The controversial law left unions reeling. The Wall Street Journal reported that the number of members in the American Federation of State, County and Municipal Employees union in Wisconsin fell 45 percent from March 2011 to March 2012.

The unions mounted a recall campaign, pitting Walker against Democratic Mayor Tom Barrett of Milwaukee. Walker's campaign spent more than $47 million, two-thirds of it from out-of-state donations. Barrett's union-backed campaign spent about $18 million.

On Tuesday, Walker won with 53 percent of the vote in a contest viewed nationally as a referendum on unions' clout.

But in California, those familiar with the details said that the Walker recall in Wisconsin wasn't a precursor of doom for labor in the Golden State.

Gubernatorial recall efforts have a much lower success rate than ballot initiatives. Some Wisconsin voters told reporters they voted for Walker because they felt the recall was inappropriate, regardless of their views on labor.

California is also dominated by Democrats in the Legislature and in every statewide office. The GOP has more power in Wisconsin.

While supporters of the California measure will tout it in coming months as necessary and even-handed campaign finance reform, the unions will argue that it hobbles labor's counterbalancing political role to business.

And rather than rely on that argument alone, labor groups plan to frame the proposition as an outgrowth of the power of the 1 percent, bankrolled by the wealthy to weaken everyone else.

"This is a self-service initiative written to create an exemption for self-serving businessmen," said Brian Brokaw, speaking for the labor coalition opposing the measure.

That will resonate with voters in California, a state considered more union-friendly than Wisconsin, said Mitchell, the UCLA professor: "It's a version of the old message, 'business versus the average Joe.' "

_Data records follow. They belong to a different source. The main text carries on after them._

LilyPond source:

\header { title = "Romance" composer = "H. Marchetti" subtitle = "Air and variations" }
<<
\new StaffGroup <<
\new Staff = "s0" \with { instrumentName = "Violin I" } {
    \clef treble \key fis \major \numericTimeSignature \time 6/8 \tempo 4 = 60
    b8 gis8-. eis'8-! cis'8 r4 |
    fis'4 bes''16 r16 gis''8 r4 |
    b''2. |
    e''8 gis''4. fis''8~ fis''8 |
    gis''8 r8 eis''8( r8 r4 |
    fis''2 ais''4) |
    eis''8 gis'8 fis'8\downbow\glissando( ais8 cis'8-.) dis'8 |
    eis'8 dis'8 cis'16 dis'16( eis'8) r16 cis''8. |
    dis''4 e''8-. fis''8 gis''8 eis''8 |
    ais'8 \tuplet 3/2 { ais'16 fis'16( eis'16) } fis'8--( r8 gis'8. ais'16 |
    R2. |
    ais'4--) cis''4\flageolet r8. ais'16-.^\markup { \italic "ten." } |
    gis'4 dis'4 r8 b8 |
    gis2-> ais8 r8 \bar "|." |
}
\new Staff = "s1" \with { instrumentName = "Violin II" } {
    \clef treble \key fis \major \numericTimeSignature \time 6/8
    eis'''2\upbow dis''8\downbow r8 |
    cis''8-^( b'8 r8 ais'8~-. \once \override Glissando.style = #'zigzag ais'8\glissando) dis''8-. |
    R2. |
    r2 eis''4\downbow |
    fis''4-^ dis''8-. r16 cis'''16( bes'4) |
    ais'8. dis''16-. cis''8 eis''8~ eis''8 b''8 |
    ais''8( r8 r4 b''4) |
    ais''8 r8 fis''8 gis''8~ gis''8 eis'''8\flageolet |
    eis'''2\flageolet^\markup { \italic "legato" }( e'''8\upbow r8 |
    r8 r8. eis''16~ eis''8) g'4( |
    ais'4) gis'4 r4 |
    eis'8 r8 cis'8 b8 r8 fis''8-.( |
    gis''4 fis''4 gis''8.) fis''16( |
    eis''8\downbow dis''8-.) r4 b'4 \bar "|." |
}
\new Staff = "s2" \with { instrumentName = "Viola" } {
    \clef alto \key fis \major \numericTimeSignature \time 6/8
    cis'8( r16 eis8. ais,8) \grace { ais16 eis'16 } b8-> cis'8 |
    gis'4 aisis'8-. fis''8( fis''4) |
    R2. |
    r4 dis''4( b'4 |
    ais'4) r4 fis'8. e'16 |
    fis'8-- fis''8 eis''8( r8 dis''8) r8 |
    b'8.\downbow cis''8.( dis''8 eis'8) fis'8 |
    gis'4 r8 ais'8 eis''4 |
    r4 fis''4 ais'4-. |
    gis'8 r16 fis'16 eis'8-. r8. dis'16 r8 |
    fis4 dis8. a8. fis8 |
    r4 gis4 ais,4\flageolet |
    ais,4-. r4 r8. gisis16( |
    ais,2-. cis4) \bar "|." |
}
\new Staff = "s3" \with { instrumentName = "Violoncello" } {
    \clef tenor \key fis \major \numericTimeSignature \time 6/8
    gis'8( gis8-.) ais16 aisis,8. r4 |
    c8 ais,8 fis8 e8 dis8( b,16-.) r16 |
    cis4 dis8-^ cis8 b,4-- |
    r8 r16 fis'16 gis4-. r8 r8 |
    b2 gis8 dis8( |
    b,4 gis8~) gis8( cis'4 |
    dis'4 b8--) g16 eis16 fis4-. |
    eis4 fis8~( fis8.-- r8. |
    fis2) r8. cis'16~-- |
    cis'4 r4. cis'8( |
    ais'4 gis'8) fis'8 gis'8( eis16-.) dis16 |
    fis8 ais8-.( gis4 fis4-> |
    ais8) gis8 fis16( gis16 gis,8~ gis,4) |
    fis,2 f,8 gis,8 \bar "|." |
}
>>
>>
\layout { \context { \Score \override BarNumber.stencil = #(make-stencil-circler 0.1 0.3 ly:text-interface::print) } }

Ken Jacobs, a labor expert at UC Berkeley, said opponents also will work to frame the initiative as part of a larger attack on unions, and the middle-class values they espouse, that gained momentum with the U.S. Supreme Court's controversial Citizens United ruling. The 2010 decision found that corporations and unions have a right to spend unlimited money on political causes.

"This (initiative) is a serious threat to unions," Jacobs said, "It goes along with what we're seeing nationally."